Consider, this fun piece that will take you on a journey through its pitfalls. I include this because everything will get worse when companies intentionally deploy RL at scale. Infrastructure will go from that which is designed to easily and efficiently deploy models (and update them sometimes) to systems that need to be regularly updating models all of the time. For example, websites will update certain models (like user churn estimates) every day. Many current RL algorithms are designed to update their models and resulting policy after every trial or episode (which is not easy to define in industrial settings).
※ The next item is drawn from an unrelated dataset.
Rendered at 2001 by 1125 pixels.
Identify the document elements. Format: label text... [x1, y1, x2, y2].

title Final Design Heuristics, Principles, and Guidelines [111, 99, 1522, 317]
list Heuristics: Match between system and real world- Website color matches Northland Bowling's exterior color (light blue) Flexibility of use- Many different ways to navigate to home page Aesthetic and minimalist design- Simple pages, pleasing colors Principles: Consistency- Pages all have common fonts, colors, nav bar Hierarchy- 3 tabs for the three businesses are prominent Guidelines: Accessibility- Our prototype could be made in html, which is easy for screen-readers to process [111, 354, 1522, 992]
A certain new variety of RL research does lend itself to being a useful step for translating state-of-the-art RL to existing ML infrastructure: batch RL. It moves toward the direction of expensive policy updates on every step to policy updates when needed.
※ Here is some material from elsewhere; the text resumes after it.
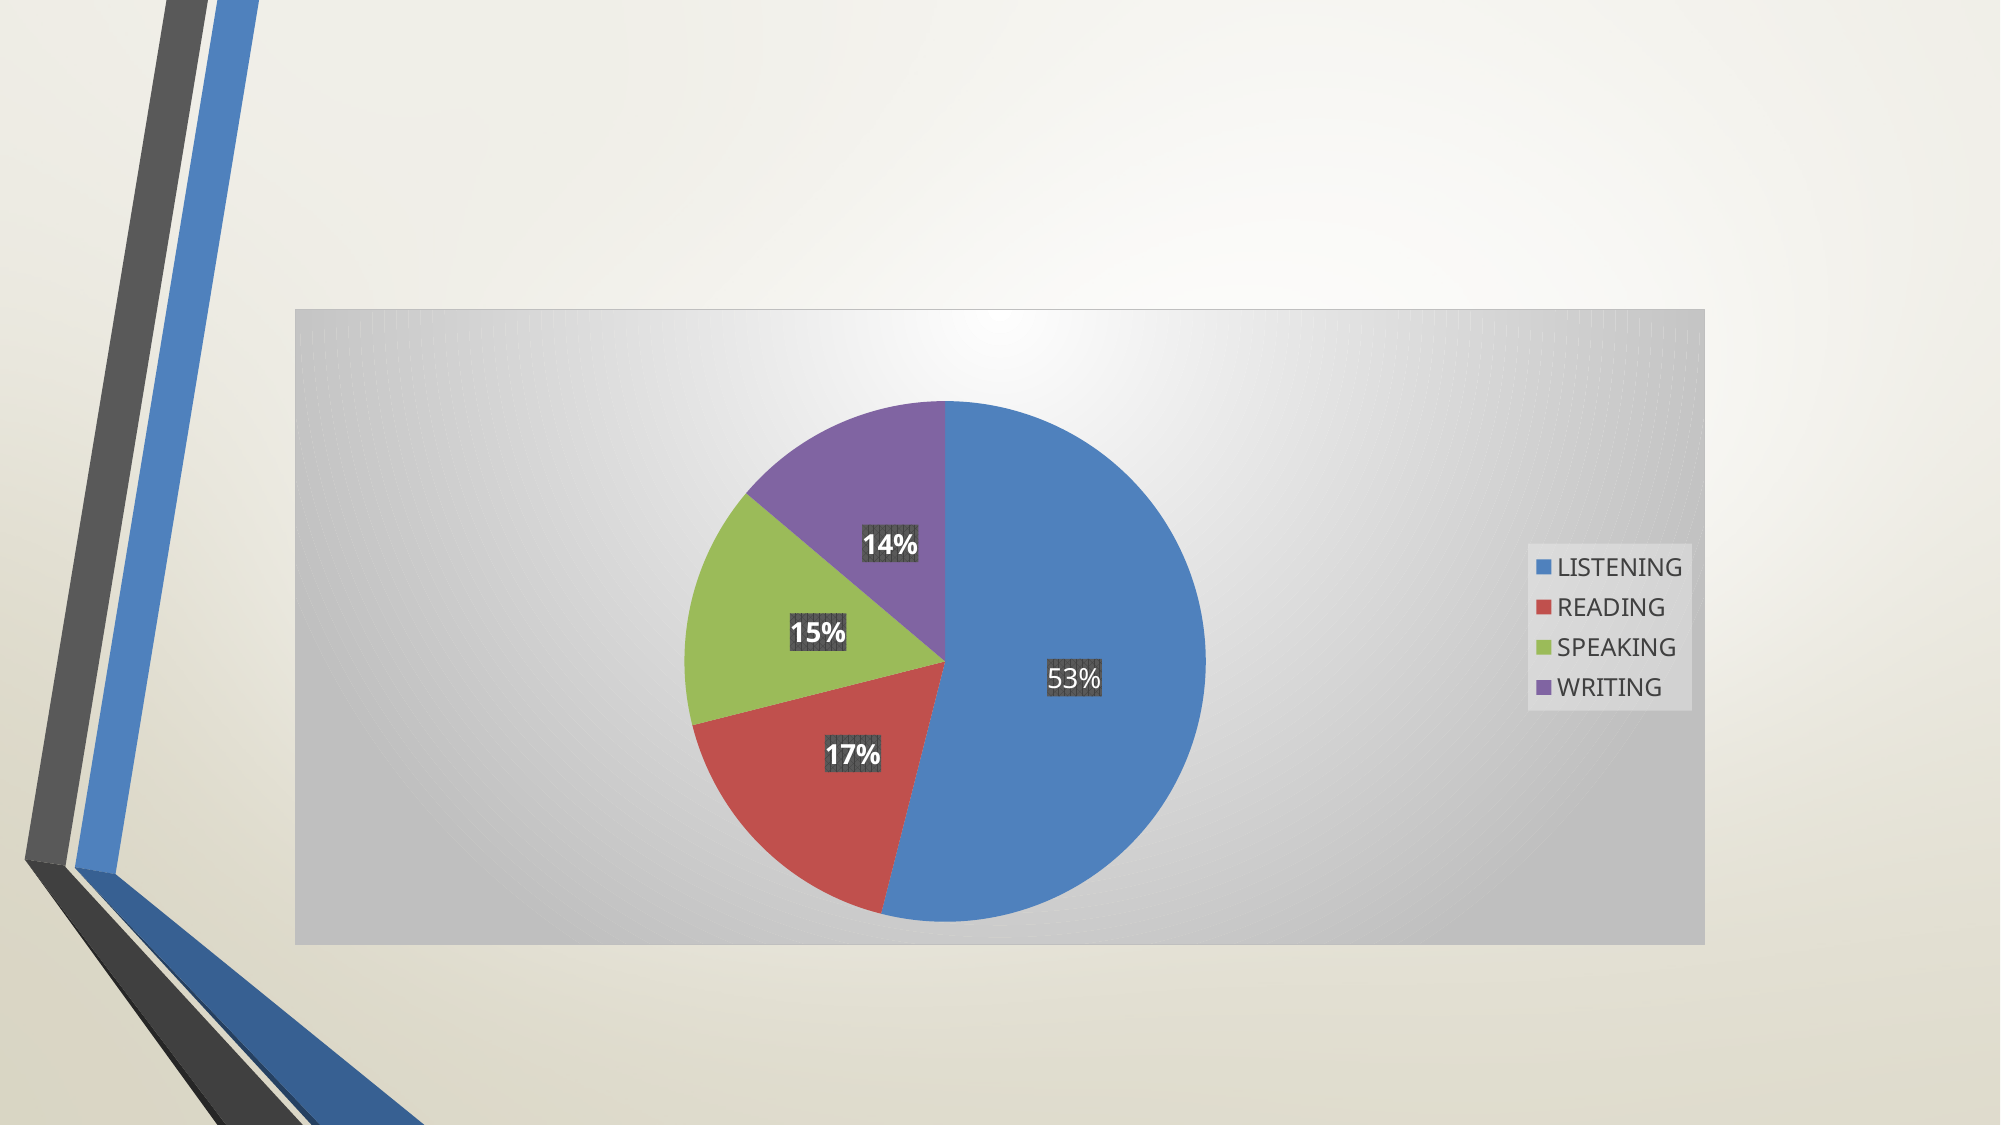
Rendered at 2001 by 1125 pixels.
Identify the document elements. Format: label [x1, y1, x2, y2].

Batch RL: moving RL to match current infrastructure

Batch reinforcement learning, also re-coined as offline reinforcement learning, is the hot field of how to generate the best possible policy from a large dataset of world interactions. Think of it as the question of if I am given a large dataset of transitions from one or many agents solving a task, how do I extract the best policy? This tends to happen after some learning or data collection process, but this idea of policy extraction, or collect and infer, has some serious potential.

Batch RL keeps the open-ended trial and error learning framing that is so intriguing but aligns it more closely with existing ML operations.
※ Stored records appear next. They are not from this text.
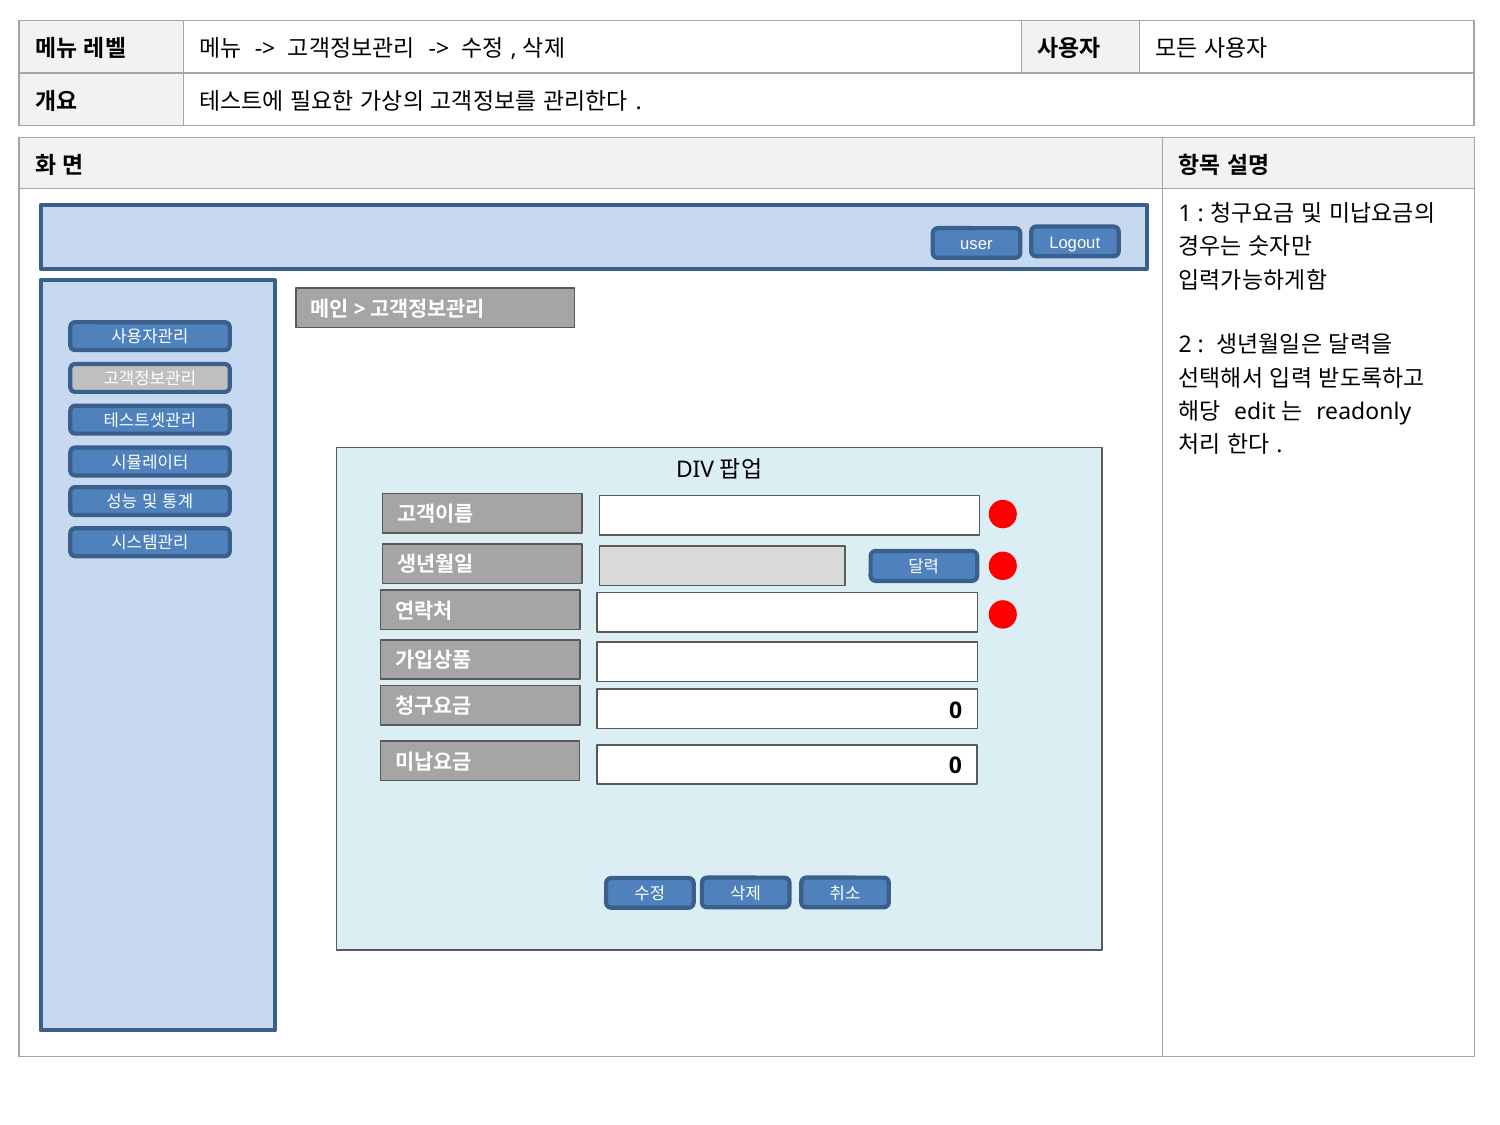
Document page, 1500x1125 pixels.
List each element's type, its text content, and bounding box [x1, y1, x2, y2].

text_box [988, 551, 1017, 580]
table_cell 개요 [20, 74, 183, 125]
text_box 시스템관리 [68, 526, 232, 559]
text_box 고객이름 [382, 493, 582, 533]
text_box 시뮬레이터 [68, 445, 232, 478]
text_box [39, 278, 277, 1032]
text_box [597, 642, 978, 682]
text_box 테스트셋관리 [68, 403, 232, 436]
table_header 메뉴 -> 고객정보관리 -> 수정,삭제 [184, 21, 1021, 72]
text_box [988, 499, 1017, 529]
table_header 메뉴 레벨 [20, 21, 183, 72]
text_box 달력 [868, 548, 980, 584]
text_box 사용자관리 [68, 320, 232, 353]
text_box 미납요금 [380, 741, 580, 781]
table_header 화 면 [20, 138, 1162, 188]
table_header 항목 설명 [1163, 138, 1474, 188]
text_box 메인>고객정보관리 [296, 288, 575, 328]
text_box [39, 203, 1149, 271]
text_box 0 [597, 689, 978, 729]
text_box [597, 592, 978, 632]
table_cell 1 :청구요금 및 미납요금의 경우는 숫자만 입력가능하게함 2 : 생년월일은 달력을 선택해서 입력 받도록하고 해당 edit는 readonly처리 한다. [1163, 189, 1474, 1056]
text_box 청구요금 [380, 685, 580, 726]
text_box [599, 546, 846, 586]
text_box 연락처 [380, 590, 580, 630]
text_box 0 [596, 744, 978, 785]
text_box 삭제 [699, 875, 792, 910]
table_cell [20, 189, 1162, 1056]
table_cell 테스트에 필요한 가상의 고객정보를 관리한다. [184, 74, 1473, 125]
text_box 생년월일 [382, 543, 582, 584]
text_box 취소 [799, 875, 891, 910]
text_box [988, 600, 1017, 629]
text_box 성능 및 통계 [68, 485, 232, 518]
table_header 모든 사용자 [1140, 21, 1473, 72]
table_header 사용자 [1022, 21, 1139, 72]
text_box user [930, 225, 1023, 260]
text_box [599, 495, 980, 536]
text_box Logout [1029, 224, 1121, 259]
text_box DIV팝업 [336, 447, 1102, 950]
text_box 고객정보관리 [68, 361, 232, 394]
text_box 수정 [603, 875, 696, 910]
text_box 가입상품 [380, 639, 580, 680]
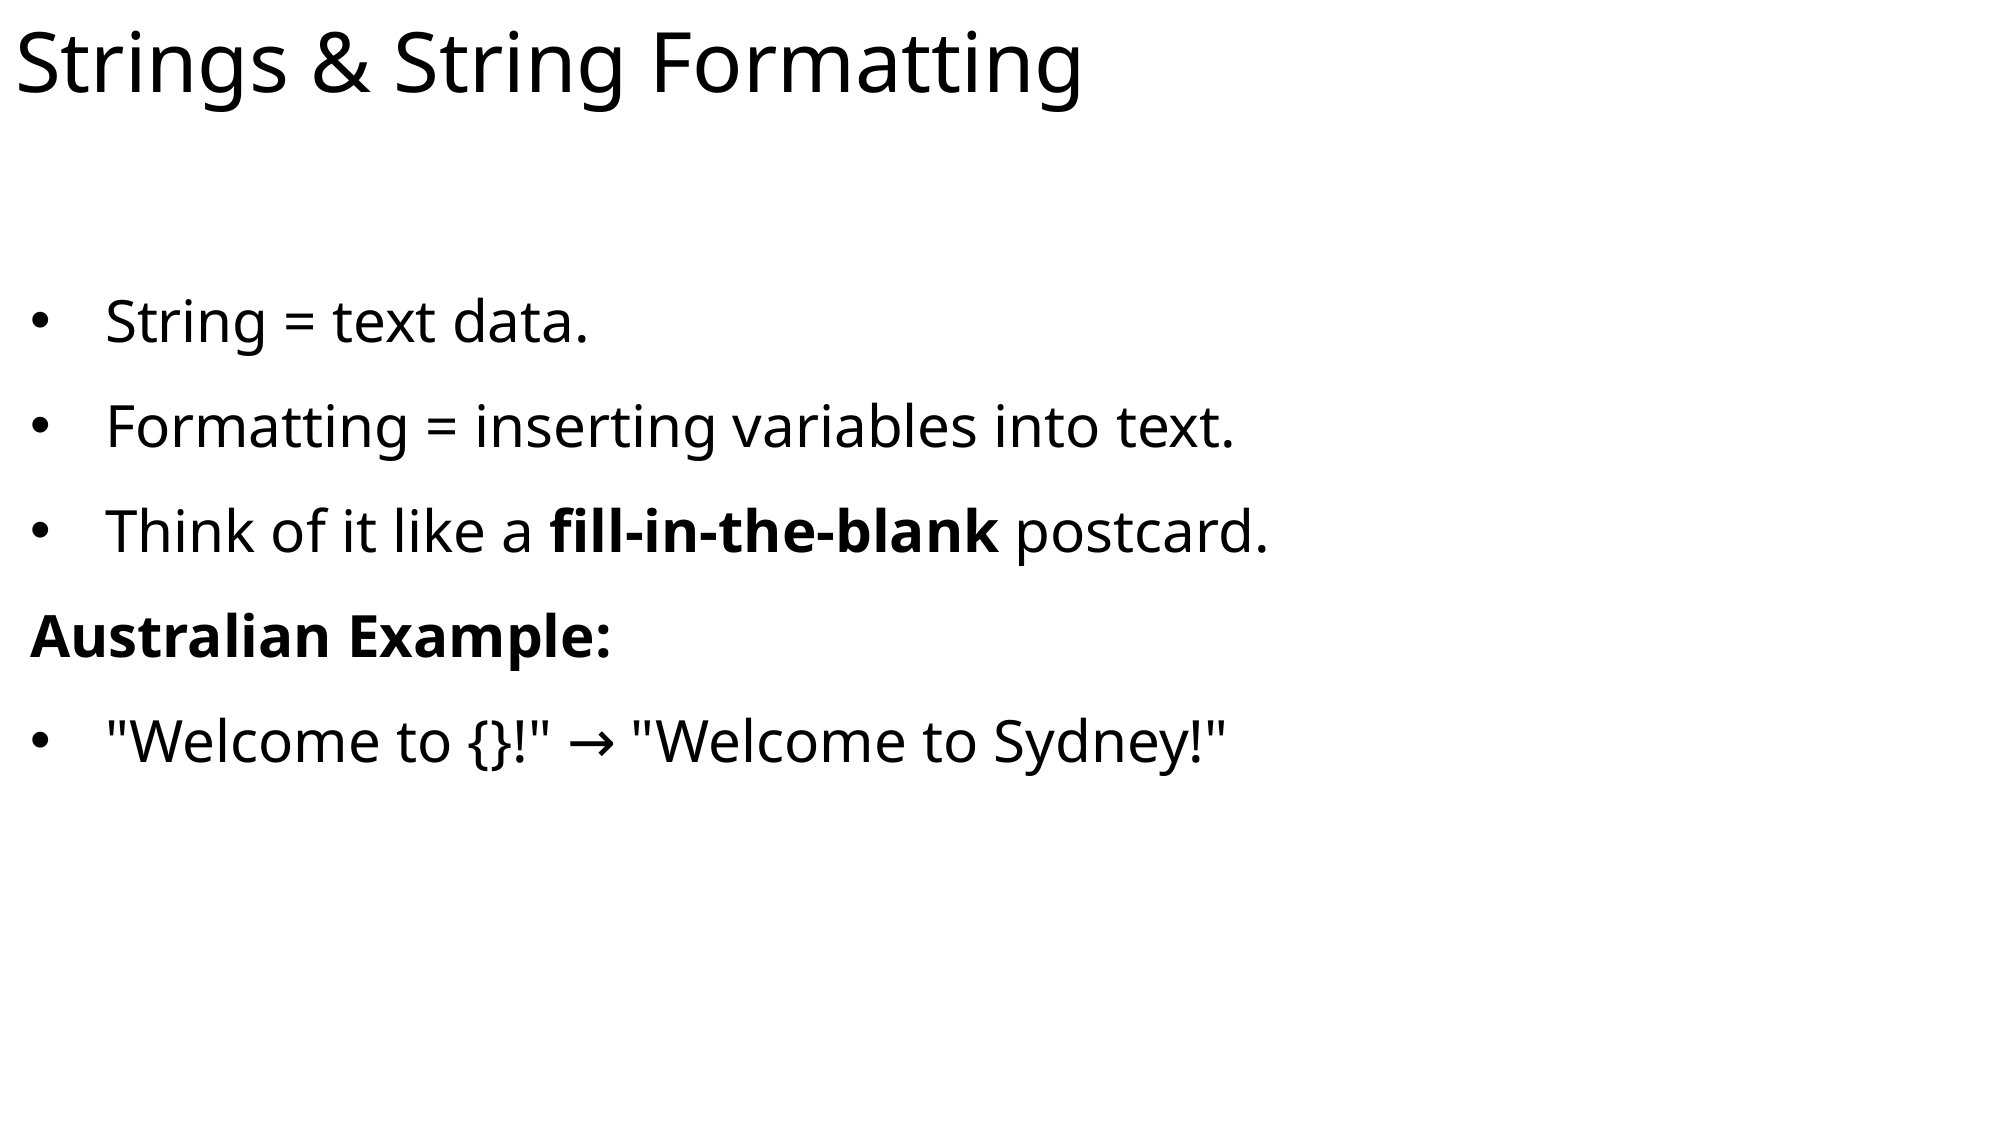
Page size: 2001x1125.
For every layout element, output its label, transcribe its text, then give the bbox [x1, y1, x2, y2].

text_box String = text data. Formatting = inserting variables into text. Think of it like a fill-in-the-blank postcard. Australian Example: "Welcome to {}!" → "Welcome to Sydney!" [15, 242, 1916, 782]
title Strings & String Formatting [0, 0, 2000, 119]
A couple of other intuitions and framings for batch RL come as follows (hopefully one of them gives you an, aha, I see how that could be useful for industry moment:

  • Reduction of “normal” RL without more data collection: our agent happens to be stuck and can’t update its policy in normal ways, what is the new policy we should use? This was the framing I was stuck on until I saw its potential.

  • If we have collected a lot of data in the past for this situation, why not use it? To date, many RL algorithms do not use past data in a reasonable way (at-scale RL framing, part 1). 

  • Also, collecting one sample and then re-training seems like a potentially burdensome task. Can we just send out a bunch of agents with a policy and train a new version when needed (at-scale RL framing, part 2)?

  • The “best policy” framing I introduced it with, above.

Model learning with the aim of driving interaction seems very akin to batch RL. I want to recommend the best content for a user? It is taking data to build a model that either directly acts as a policy or heavily impacts the resulting policy (depends on your RL framing). 


This is just a reminder of how challenging it is to frame and understand how RL systems could work in industry.

We are at the beginning of a long journey, where many applications of RL will pop up in the areas where we least expect it. Hopefully, this writing helps you and me understand how these systems will play out.

Reinforcement learning is not the darling of the technology industry like deep learning is — well, at least not yet. Personally, I think that industry is much less risk-tolerant, and until better methods for verifying and interpreting RL are developed, it'll be more on the sidelines. There are some examples of applied RL at Facebook and Google, though!

Endnote: we need to consider the broader effects of these systems, and there is a new venue to do so: The Political Economy of Reinforcement Learning (PERLS) Workshop at NeurIPs 2021. I’m excited to share more work on this topic with some of the organizers later this summer!


Companies like Google or Facebook buy startups to build core teams around ideas like this (included because starting an RL startup is on my radar in the next 12 months).